The characterisation of lignin-rich residues and their valorisation as biosolvents and adsorbents

Since the industrial revolution, economies throughout the world have pursued greater capital at the cost of greater environmental pollution, energy consumption and waste accumulation.

To combat this, numerous countries’ governments have set net zero greenhouse gas emission targets. As of 2016, notable emitters of greenhouse gas emissions were chemical and petrochemical manufacturing (3.6%), the burning of agricultural residues (3.5%), and agricultural soils due to synthetic nitrogen fertiliser applications (4.1%).
Therefore, in this thesis, a selection of biomass residues have been investigated for their potential applications as lignin-rich feedstocks to replace synthetic nitrogen fertilisers and petroleum-derived chemicals.

The lignin-rich nature of the biomass residues were explored through a variety of characterisation methods: proximate analysis, ultimate analysis, fibre analysis, atomic absorption spectroscopy and pyrolysis-gas chromatography/mass spectrometry (py-GC/MS).
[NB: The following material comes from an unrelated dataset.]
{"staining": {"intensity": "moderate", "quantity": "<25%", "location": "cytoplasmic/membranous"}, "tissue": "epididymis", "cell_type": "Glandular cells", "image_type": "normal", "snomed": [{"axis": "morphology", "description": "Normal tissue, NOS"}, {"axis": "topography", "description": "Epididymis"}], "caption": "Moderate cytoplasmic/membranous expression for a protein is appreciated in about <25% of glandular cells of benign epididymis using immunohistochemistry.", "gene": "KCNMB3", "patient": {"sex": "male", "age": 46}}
Here, the feedstock that performed best was a tree bark of an unknown species. This work necessitated the characterisation of a selection of identifiable tree barks.
From the characterisation of eleven different species of tree barks, the noble fir sample was found to have the greatest potential as a lignin-rich residue due to its high lignin content, low ash, and low alkaline earth metal content.

The properties of the lignin-rich residues after pyrolysis were investigated for their potential as bio-based solvents. The data from the py-GC/MS was used for the theoretical upgrading (by methylation and hydrogenation) of the key pyrolysis oil-derived components. The hazardousness and solubility of the three types of components were then assessed, with potential applications of lignin-rich residue-derived bio-based solvents being discussed.

The biomass residues were also explored for their application as ammonia adsorbents. The tree barks were tested both untreated and treated, as slow pyrolysis biochars and solvent-extracted samples. The untreated barks performed best and were found to be comparable in performance to costly gamma-alumina sorbents from the literature, but not as well as the most expensive zeolite catalysts. The untreated tree barks, as low-cost residues, may therefore be a good prospective ammonia adsorbent.